And again, within another decade a movement would emerge, yet it was unique in that it was much more decentralized and also based within the youth and student population. It was a convergence of the free speech, civil rights, and anti-war movements that formed this New Left. As a response to the upsurge, Lewis Powell’s August 1971 memo Attack on American Free Enterprise System and the Trilateral Commission’s The Crisis of Democracy developed a schematic of the threat posed by this movement and how, because of this decentralization, another Red Scare would not suffice. As a response, the coordinates of the neoclassical policy agenda were formulated.
In this sense, TAXI DRIVER is set in a period of post-revolutionary reaction in this colony. The alienation is in a heightened phase due to the social milieu. Fanon’s words on the colonized mindset are intriguing as a contrast to Bickle’s mind. He discusses the behavior of a Black Antillean learning the French language. As he becomes more fluent in the language, “the whiter he gets-i.e., the closer he comes to becoming a true human being” (Fanon 2). This is exemplified in macro form in how the colonized “position themselves in relation to the civilizing language: i.e., the metropolitan culture” (2). The proportional dynamic at play is a ratio of how much he values the metropolitan culture as opposed to his disregard for his own culture. “The more he rejects his Blackness and the bush, the whiter he will become” (Fanon 2-3). Fanon opens his study at the location of language and analyzes the phenomena white supremacy, racism, and colonialism beginning with how the colonized adopts the culture of the colonizer.
[The exploration into the historical and psychosexual origins of relations between men and women of different ethnicities led Fanon] to believe that it was not an individual neurosis that was at stake, but that relations were poisoned by a system that was at the core of the society itself. He concluded that a racist society contaminates all of its subjects, and that the individual resolution of the problem was not possible within a social context that perpetuated the condition (Gendzier 52).
Gordon adds to this:
Racial constructions are leeches on all manifestations of human ways of living: language, sex, labor (material and aesthetic), socializing (reciprocal recognition), consciousness, and the “soul” (Gordon Location 631).
This is relevant to both the character arcs of Debbie Edwards and Jodie Foster not because they are themselves colonized women, a claim which would be obscene, but because it informs how Travis, a member of the colonizer society, perceives Euro-American femininity when it is in relation to Black masculinity. It describes the disturbing level of racist sexual envy exhibited by Travis throughout the picture.

### What to work on
a - In the Taxi Driver passage, why did the Powell memo and The Crisis of Democracy judge that another Red Scare would not suffice? Please answer in one to three sentences.
b - Write out the Taxi Driver passage from "Gordon adds to" up to and including "(Gordon Location 631).", word for word.

### Record set
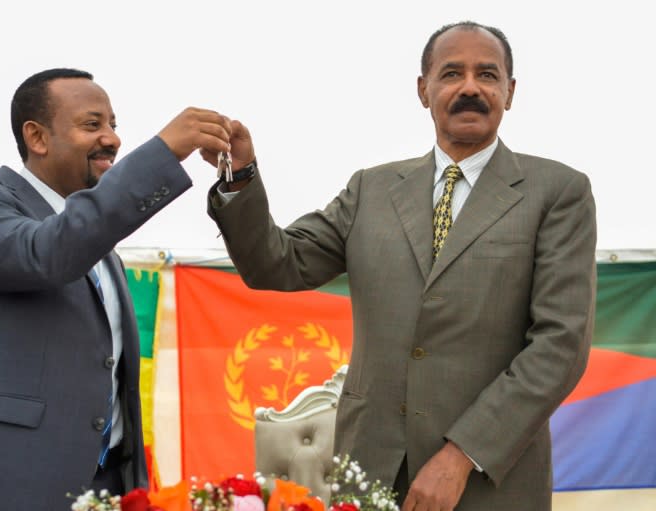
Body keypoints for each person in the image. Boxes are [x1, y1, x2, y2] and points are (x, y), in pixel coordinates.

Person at [205, 21, 596, 511]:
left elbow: (559, 346)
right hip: (370, 474)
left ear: (510, 92)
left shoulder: (558, 193)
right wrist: (240, 176)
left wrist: (461, 455)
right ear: (423, 89)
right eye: (452, 73)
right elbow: (276, 264)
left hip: (490, 482)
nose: (471, 87)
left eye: (488, 75)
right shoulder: (372, 189)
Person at [0, 68, 231, 511]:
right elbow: (48, 254)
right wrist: (162, 153)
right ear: (37, 137)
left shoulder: (102, 251)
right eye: (93, 125)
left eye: (114, 126)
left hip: (103, 494)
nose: (112, 139)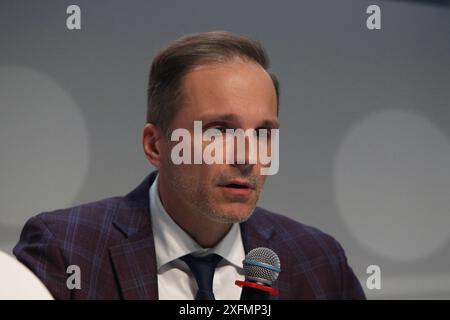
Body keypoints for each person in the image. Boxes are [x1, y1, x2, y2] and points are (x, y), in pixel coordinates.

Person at [13, 31, 365, 300]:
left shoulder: (319, 261)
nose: (247, 157)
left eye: (262, 132)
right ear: (155, 145)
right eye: (219, 130)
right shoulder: (67, 249)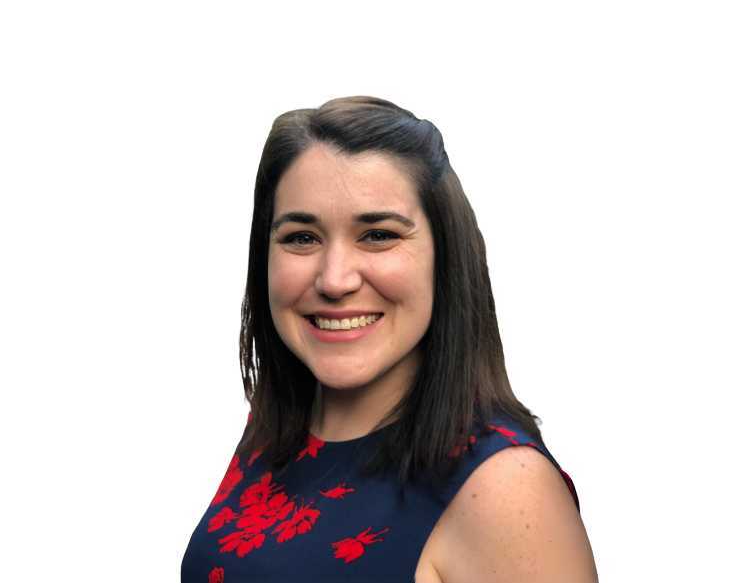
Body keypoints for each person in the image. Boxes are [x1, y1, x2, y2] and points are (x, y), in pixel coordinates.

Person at [181, 95, 598, 582]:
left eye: (378, 234)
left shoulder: (506, 488)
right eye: (301, 237)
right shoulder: (273, 431)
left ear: (446, 257)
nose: (334, 280)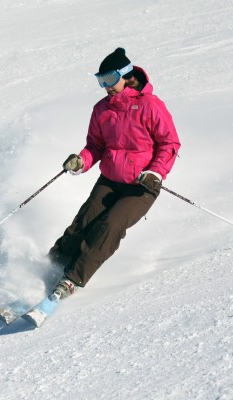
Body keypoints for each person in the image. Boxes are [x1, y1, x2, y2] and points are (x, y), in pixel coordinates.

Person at [47, 48, 181, 301]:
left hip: (142, 186)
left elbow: (170, 143)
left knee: (108, 227)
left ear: (126, 75)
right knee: (82, 224)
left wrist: (156, 172)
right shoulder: (102, 109)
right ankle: (51, 266)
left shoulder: (150, 105)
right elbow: (96, 145)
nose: (105, 87)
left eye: (109, 80)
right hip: (110, 180)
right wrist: (81, 160)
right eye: (101, 81)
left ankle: (72, 279)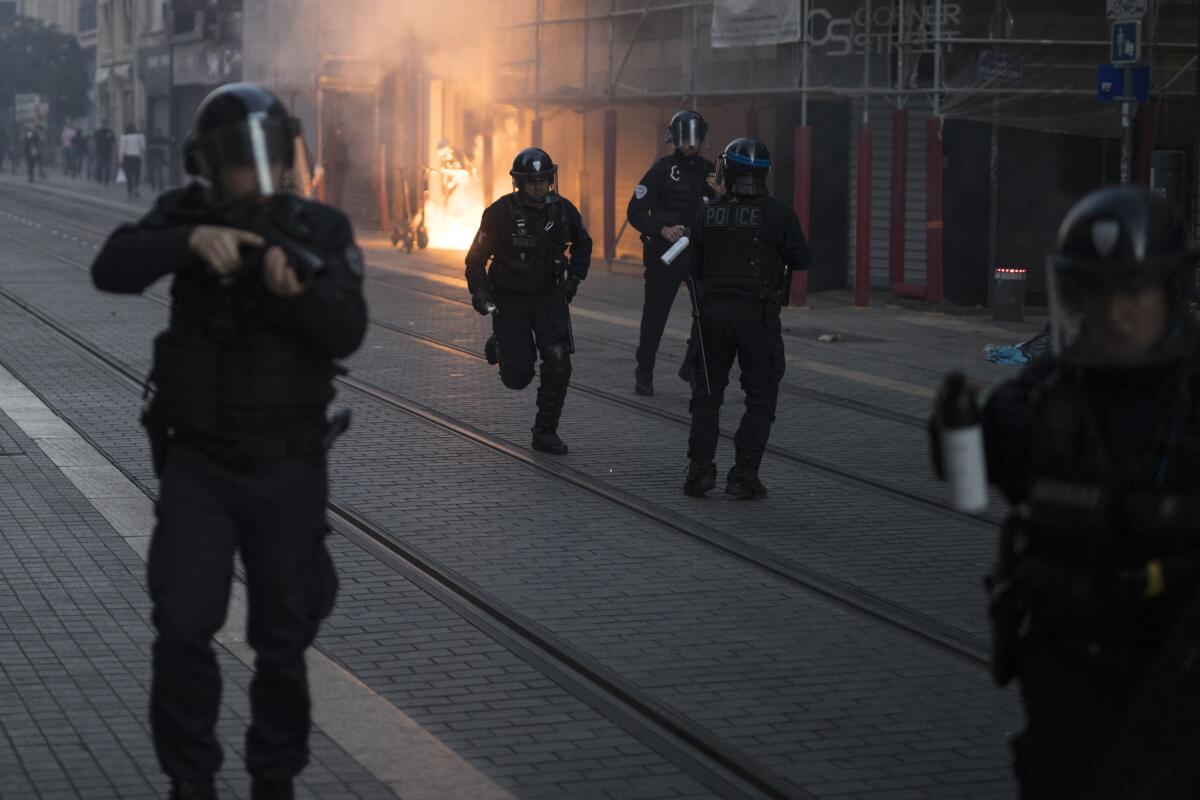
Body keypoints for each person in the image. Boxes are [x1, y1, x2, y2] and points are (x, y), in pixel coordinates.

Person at [90, 83, 367, 800]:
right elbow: (111, 267)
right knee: (182, 628)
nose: (257, 180)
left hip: (288, 466)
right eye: (241, 165)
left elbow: (348, 330)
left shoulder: (320, 229)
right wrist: (187, 240)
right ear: (213, 168)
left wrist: (297, 295)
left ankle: (273, 779)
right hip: (200, 467)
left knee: (283, 642)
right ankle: (193, 781)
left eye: (268, 160)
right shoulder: (190, 214)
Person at [932, 187, 1200, 798]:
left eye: (1133, 293)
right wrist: (955, 433)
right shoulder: (1046, 393)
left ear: (1168, 293)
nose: (1117, 315)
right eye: (1099, 295)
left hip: (1173, 680)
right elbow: (974, 486)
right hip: (1066, 669)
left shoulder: (1190, 399)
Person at [682, 138, 810, 499]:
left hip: (712, 317)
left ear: (728, 170)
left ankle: (700, 471)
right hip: (758, 317)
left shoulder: (707, 213)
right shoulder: (779, 214)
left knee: (707, 394)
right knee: (761, 397)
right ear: (765, 173)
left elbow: (691, 268)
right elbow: (802, 258)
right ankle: (743, 475)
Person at [465, 147, 592, 455]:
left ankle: (545, 431)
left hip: (549, 297)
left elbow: (583, 246)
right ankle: (502, 343)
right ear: (519, 183)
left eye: (543, 180)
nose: (538, 186)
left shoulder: (563, 210)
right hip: (511, 301)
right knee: (517, 377)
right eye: (531, 181)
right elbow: (475, 260)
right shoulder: (499, 213)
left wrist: (574, 280)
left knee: (559, 360)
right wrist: (481, 293)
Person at [626, 110, 718, 397]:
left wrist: (720, 194)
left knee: (707, 313)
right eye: (685, 137)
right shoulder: (661, 170)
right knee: (655, 316)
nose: (690, 144)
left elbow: (723, 212)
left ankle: (692, 366)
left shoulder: (710, 172)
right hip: (664, 253)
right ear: (675, 138)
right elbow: (635, 211)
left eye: (695, 138)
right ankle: (645, 371)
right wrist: (661, 229)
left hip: (698, 254)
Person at [120, 121, 147, 199]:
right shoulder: (140, 135)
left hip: (127, 158)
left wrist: (120, 160)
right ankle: (137, 189)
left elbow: (122, 149)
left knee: (128, 175)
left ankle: (129, 192)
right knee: (137, 174)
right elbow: (143, 147)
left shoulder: (124, 136)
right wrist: (144, 155)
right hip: (137, 157)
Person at [94, 119, 115, 185]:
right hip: (100, 152)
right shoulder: (98, 132)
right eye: (104, 124)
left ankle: (106, 180)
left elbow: (113, 140)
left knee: (108, 167)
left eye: (106, 124)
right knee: (99, 166)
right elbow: (95, 141)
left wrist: (113, 150)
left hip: (108, 152)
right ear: (102, 124)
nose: (105, 125)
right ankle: (99, 178)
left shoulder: (110, 132)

### Your responses
a - They judged that another Red Scare would not suffice because the New Left movement was decentralized. It was based within the youth and student population and drew together the free speech, civil rights, and anti-war movements.

b -
Gordon adds to this:
Racial constructions are leeches on all manifestations of human ways of living: language, sex, labor (material and aesthetic), socializing (reciprocal recognition), consciousness, and the “soul” (Gordon Location 631).